● YOUR INSTRUCTIONS:
From the line below that contains "middle pip: (90, 324)" to the line that contains "thumb tip: (94, 298)", repeat every line exactly, both ends included, and nothing else.

● DATA PROVIDED:
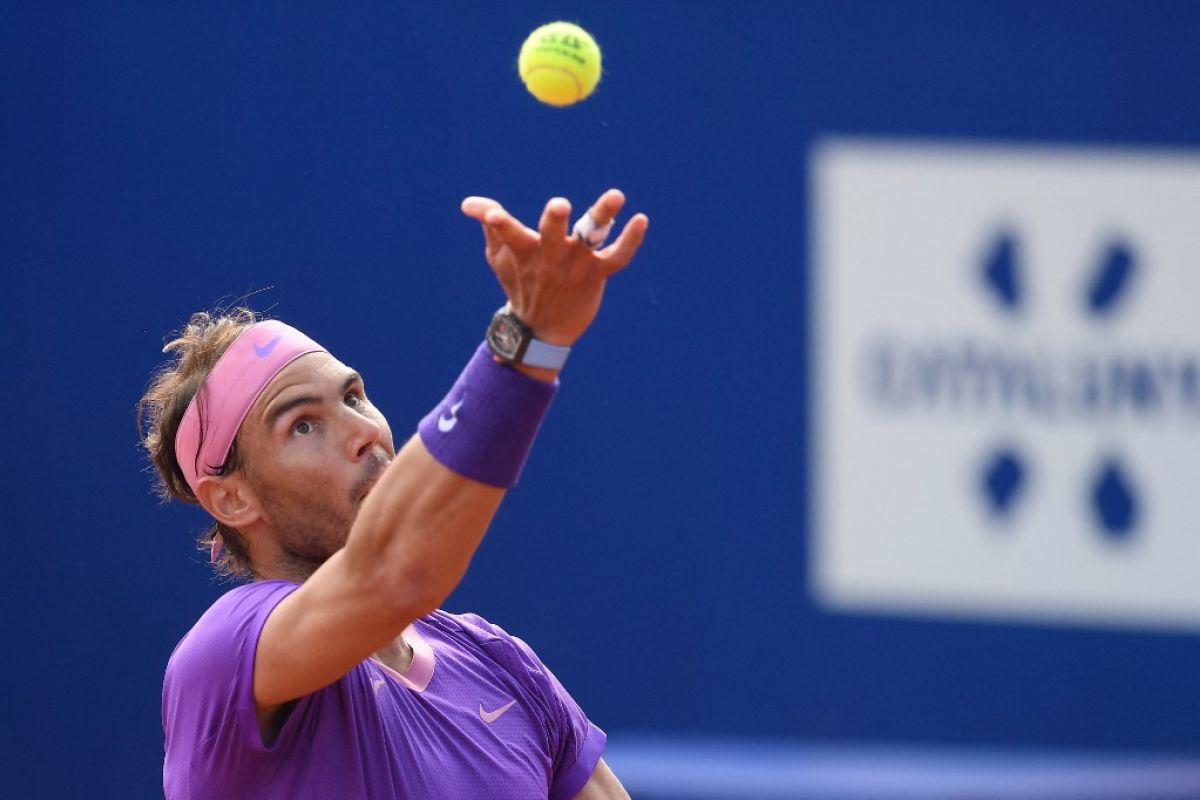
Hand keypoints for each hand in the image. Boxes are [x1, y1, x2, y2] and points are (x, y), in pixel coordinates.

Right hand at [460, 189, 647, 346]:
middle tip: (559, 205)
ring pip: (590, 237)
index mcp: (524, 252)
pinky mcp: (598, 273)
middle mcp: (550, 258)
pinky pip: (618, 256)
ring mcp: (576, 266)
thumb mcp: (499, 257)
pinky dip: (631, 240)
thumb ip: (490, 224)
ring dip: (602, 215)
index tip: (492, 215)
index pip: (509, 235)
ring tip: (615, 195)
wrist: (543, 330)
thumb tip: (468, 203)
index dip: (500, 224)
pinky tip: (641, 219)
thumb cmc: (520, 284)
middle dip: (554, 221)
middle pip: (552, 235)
--
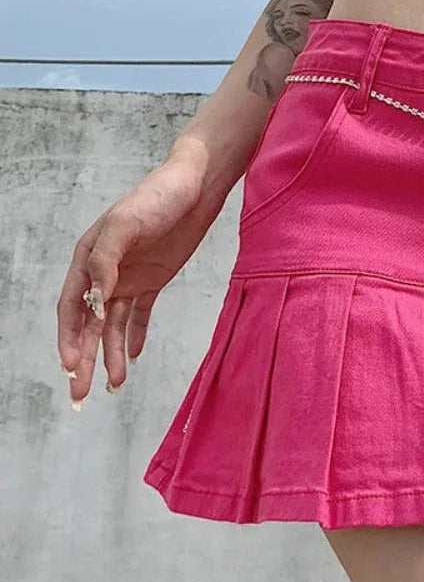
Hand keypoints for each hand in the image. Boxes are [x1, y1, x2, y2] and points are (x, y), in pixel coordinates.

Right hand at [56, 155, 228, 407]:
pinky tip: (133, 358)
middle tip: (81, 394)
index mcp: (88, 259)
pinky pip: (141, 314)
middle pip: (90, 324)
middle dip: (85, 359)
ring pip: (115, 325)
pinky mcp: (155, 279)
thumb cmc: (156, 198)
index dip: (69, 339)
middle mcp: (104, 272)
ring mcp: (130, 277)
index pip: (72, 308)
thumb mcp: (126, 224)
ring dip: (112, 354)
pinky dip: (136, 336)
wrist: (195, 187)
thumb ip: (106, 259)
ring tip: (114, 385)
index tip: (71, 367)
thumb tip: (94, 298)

● EXERCISE RESPONSE:
middle pip: (90, 324)
middle dip: (85, 359)
ring pip: (115, 325)
pinky mcp: (155, 279)
thumb cmc: (156, 198)
index dip: (69, 339)
middle mcp: (104, 272)
ring mcp: (130, 277)
index pip: (72, 308)
thumb mcp: (126, 224)
ring dip: (112, 354)
pinky dip: (136, 336)
wrist: (195, 187)
thumb ip: (106, 259)
ring tip: (114, 385)
index tip: (71, 367)
thumb tip: (94, 298)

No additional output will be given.